Harga Beras di area 3 Negara Tetangga Hampir Rp100 Ribu per Kg, Mentan Amran: Indonesia Stabil

Harga Beras di dalam area 3 Negara Tetangga Hampir Rp100 Ribu per Kg, Mentan Amran: Indonesia Stabil

JAKARTA – Menteri Pertanian ( Mentan ) Andi Amran Sulaiman menyoroti krisis beras yang dimaksud sedang melanda Kawasan Asia, termasuk Jepang, Malaysia, juga Filipina. Menurutnya, tarif beras di tempat negara yang dimaksud sudah ada hampir menyentuh Rp100.000 per Kg.

Mentan Amran menyampaikan Indonesia patut bersyukur dengan stabilitas nilai tukar yang dimaksud juga dihadiri oleh dengan kenaikan harga jual pembelian pemerintah atau HPP gabah sebesar Rp6.500/kg. Ia pun menyampaikan bahwa situasi ini patut terus dijaga.

“Di tingkat global sedang terjadi krisis pangan. Negeri Matahari Terbit harga jual beras hampir Rp100.000/kg. Tanah Melayu ribut dengan beras, begitu juga Filipina yang mana mengalami krisis beras. Tiga negara tetangga ini telah krisis beras. Alhamdulillah, tarif beras di tempat Indonesia stabil,” kata Mentan, Kamis (20/3/2025).

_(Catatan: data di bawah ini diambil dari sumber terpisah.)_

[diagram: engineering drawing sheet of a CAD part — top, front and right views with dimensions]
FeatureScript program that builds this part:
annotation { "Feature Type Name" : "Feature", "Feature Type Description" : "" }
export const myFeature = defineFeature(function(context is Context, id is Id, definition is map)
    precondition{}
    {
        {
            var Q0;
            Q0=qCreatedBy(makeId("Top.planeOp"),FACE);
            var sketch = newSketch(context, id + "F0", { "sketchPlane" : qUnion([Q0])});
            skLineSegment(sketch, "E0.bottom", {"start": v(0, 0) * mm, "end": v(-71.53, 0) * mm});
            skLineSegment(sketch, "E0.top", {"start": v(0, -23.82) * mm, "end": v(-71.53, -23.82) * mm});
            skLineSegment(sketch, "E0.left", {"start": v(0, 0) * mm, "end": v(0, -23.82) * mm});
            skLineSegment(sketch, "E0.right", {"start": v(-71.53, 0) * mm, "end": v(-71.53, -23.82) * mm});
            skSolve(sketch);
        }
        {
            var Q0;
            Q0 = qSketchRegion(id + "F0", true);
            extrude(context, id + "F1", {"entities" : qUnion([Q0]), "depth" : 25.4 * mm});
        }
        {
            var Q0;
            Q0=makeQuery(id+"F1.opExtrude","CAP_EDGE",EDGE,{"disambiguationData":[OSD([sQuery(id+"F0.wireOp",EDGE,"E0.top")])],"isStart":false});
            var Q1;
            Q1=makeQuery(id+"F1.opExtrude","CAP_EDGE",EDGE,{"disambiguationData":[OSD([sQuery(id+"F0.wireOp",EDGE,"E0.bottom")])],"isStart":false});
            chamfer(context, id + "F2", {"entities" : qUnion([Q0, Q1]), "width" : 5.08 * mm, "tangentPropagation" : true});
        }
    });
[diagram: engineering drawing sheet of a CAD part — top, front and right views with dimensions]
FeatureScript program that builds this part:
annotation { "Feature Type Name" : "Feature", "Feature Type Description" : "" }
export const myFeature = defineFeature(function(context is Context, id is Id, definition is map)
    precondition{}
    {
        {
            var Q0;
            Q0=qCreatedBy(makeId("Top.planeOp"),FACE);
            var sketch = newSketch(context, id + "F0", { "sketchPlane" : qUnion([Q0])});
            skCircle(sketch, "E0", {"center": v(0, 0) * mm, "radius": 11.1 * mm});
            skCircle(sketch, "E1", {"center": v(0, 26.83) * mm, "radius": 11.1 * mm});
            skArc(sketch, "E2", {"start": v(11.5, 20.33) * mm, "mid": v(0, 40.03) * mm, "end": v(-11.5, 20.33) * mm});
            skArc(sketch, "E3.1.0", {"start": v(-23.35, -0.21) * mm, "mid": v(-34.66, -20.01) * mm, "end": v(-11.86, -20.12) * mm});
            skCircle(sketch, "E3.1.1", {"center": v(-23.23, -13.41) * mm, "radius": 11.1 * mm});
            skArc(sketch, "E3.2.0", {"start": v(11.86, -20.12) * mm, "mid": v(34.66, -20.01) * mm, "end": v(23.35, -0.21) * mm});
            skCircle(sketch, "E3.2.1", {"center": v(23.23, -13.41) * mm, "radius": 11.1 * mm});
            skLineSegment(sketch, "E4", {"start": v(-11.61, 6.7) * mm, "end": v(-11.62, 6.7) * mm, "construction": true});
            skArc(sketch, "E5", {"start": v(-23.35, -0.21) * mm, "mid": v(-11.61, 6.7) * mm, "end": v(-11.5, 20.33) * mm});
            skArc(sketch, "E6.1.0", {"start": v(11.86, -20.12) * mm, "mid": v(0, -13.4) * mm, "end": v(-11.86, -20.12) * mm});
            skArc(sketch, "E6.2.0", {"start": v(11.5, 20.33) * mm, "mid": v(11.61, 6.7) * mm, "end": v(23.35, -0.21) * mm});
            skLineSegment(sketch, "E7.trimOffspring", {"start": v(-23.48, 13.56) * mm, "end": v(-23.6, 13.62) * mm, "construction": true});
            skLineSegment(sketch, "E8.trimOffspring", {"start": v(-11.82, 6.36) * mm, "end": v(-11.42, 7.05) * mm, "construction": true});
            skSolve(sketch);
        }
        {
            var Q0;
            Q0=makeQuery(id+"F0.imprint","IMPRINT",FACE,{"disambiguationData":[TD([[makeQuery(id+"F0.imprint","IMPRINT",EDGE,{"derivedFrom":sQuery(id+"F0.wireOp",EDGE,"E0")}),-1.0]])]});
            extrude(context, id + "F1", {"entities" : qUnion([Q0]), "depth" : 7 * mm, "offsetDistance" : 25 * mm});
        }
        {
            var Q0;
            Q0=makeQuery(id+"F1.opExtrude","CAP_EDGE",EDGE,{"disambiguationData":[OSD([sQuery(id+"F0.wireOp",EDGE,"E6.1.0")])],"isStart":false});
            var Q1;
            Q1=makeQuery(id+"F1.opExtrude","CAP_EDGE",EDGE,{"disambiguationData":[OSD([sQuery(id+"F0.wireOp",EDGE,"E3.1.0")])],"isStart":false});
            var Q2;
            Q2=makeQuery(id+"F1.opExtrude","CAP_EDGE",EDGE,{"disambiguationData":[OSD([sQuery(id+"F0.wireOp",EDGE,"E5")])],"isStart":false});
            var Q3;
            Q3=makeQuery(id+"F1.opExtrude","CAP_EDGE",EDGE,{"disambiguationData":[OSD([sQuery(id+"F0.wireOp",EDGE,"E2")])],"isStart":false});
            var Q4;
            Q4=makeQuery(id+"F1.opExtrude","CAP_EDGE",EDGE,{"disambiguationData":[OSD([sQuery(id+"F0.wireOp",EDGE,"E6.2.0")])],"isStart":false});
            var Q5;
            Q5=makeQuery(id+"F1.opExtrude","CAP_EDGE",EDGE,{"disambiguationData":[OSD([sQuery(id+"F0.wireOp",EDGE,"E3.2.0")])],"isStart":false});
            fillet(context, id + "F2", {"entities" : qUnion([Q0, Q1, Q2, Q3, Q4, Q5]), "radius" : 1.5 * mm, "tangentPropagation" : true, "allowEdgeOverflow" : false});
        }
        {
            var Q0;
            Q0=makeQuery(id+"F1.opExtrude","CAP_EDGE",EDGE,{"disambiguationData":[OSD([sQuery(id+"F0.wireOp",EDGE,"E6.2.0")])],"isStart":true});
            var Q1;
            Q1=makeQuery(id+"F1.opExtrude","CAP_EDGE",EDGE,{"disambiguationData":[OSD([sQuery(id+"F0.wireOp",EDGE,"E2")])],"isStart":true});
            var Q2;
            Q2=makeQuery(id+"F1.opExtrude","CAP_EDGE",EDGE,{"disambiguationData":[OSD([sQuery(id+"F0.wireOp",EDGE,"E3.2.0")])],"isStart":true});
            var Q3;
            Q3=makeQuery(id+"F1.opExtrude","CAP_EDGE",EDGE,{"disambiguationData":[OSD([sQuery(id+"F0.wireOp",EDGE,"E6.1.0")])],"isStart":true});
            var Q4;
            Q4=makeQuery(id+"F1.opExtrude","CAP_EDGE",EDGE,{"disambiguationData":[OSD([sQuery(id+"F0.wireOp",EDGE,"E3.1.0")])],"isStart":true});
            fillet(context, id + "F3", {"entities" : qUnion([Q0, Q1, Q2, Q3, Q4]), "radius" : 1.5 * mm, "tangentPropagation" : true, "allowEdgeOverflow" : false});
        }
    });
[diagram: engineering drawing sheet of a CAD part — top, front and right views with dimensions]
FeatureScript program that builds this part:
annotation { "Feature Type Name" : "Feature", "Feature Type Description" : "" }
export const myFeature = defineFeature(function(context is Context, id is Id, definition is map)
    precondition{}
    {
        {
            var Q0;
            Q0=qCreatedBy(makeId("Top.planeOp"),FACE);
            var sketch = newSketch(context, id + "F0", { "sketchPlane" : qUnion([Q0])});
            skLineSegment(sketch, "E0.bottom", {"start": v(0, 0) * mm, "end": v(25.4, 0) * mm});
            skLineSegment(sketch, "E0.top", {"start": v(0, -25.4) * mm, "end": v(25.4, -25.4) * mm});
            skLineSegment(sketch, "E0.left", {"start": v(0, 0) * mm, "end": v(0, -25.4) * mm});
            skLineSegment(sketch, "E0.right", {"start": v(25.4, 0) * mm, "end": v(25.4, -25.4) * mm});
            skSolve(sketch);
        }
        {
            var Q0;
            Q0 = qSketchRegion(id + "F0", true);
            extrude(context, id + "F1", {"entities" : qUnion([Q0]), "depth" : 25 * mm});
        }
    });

Mentan Amran menjelaskan, bahwa upaya menjaga ketahanan pangan mutlak dilaksanakan demi keberlangsungan negara. Apalagi diperlukan langkah dan juga kebijakan menangani pangan di area sedang berbagai tantangan konflik gobal serta pembaharuan iklim.

“Pangan adalah isu strategis yang dimaksud memengaruhi stabilitas negara. Secanggih-canggihnya Jepun memproduksi motor, pesawat terbang, tapi kalau berasnya tak ada itu negara akan bermasalah, lihat negara tetangga seperti Malaya serta Filipina yang tersebut menjadi pusat penelitian beras, juga bermasalah,” ungkapnya.

Mentan mengatakan, ketersediaan beras juga stabilitas biaya yang dimaksud berlaku ketika ini merupakan buah kerja keras para petani serta juga dukungan berbagai pihak di mempertahankan Indonesia sebagai salah satu penghasil beras terbesar dalam dunia.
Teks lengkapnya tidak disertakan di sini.